SUPPLIED MATERIAL below:

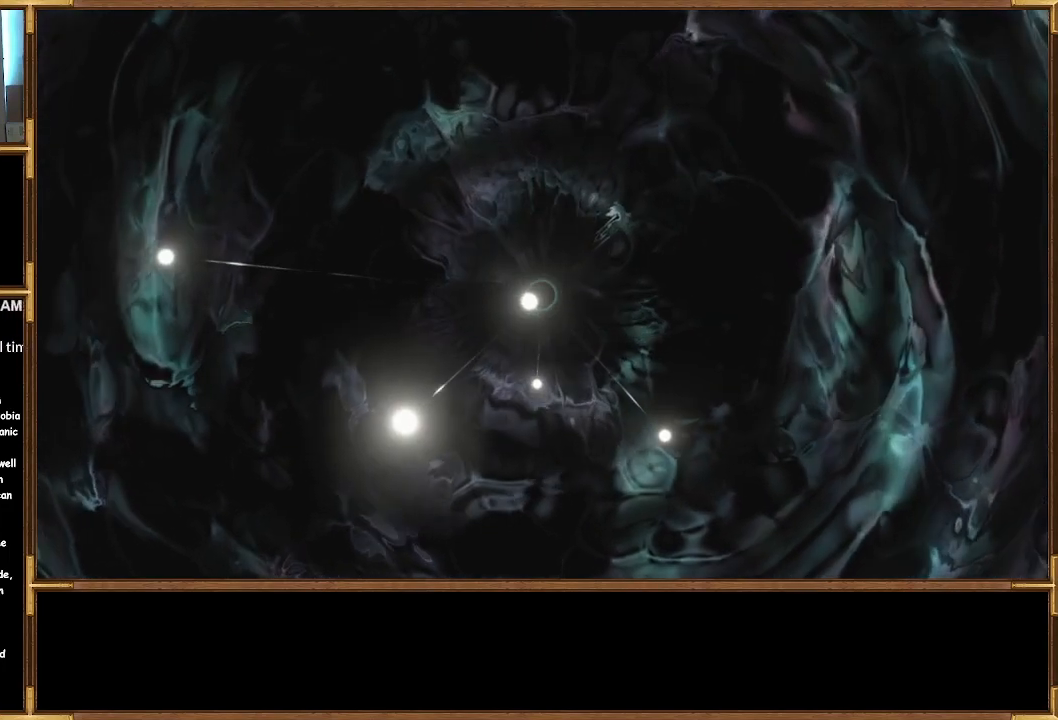
{"buttons": [], "left_stick": "center", "right_stick": "center", "events": [[67, "left_stick", "right"], [267, "left_stick", "center"]]}
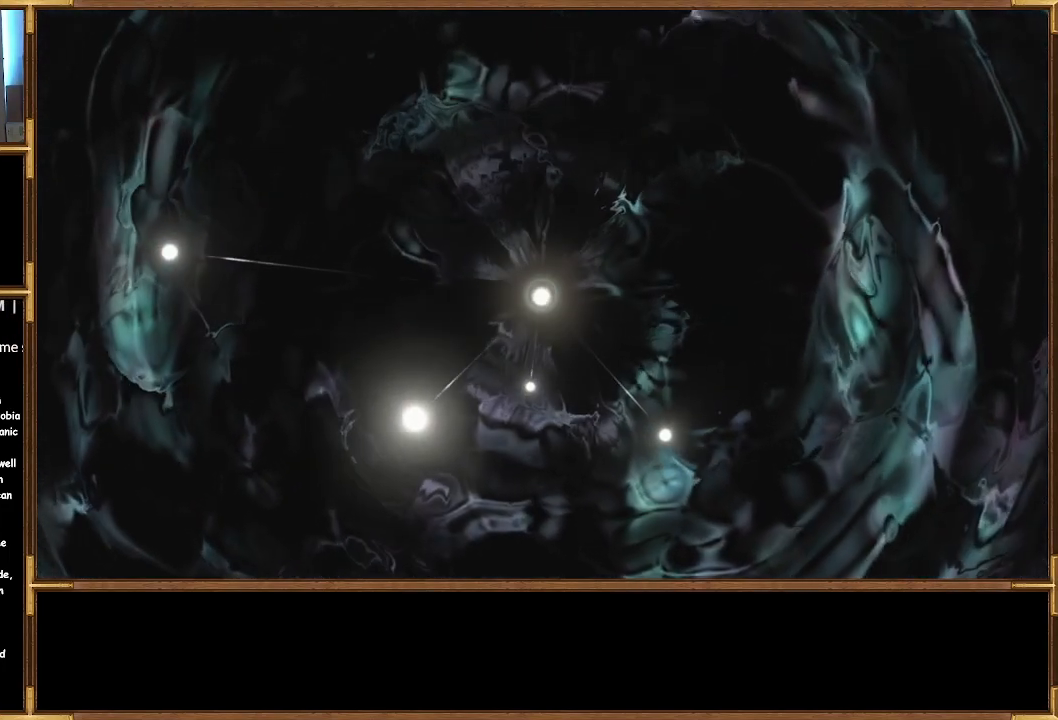
{"buttons": [], "left_stick": "center", "right_stick": "center", "events": []}
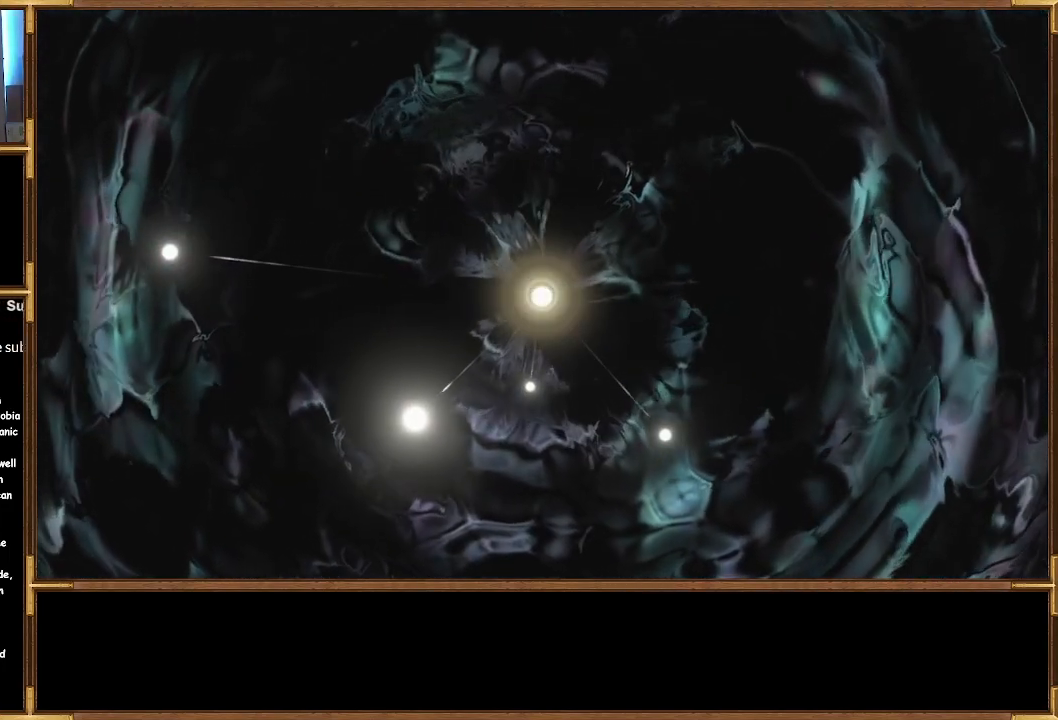
{"buttons": [], "left_stick": "center", "right_stick": "center", "events": [[367, "left_stick", "up"], [500, "left_stick", "center"]]}
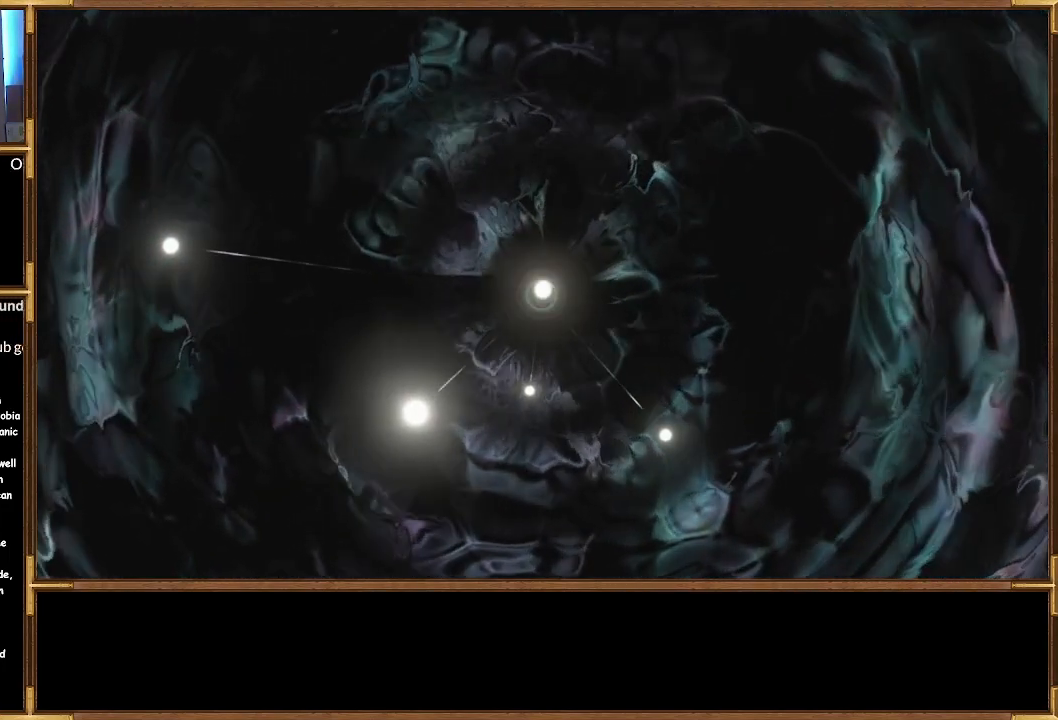
{"buttons": [], "left_stick": "center", "right_stick": "center", "events": [[433, "left_stick", "down-left"], [500, "left_stick", "center"]]}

End of SUPPLIED MATERIAL.

WHAT TO PRODUCE ::
Everything in the listing above, apart from its pictures, must be repeated exactly.

TASK SOLUTION ::
{"buttons": [], "left_stick": "center", "right_stick": "center", "events": [[67, "left_stick", "right"], [267, "left_stick", "center"]]}
{"buttons": [], "left_stick": "center", "right_stick": "center", "events": []}
{"buttons": [], "left_stick": "center", "right_stick": "center", "events": [[367, "left_stick", "up"], [500, "left_stick", "center"]]}
{"buttons": [], "left_stick": "center", "right_stick": "center", "events": [[433, "left_stick", "down-left"], [500, "left_stick", "center"]]}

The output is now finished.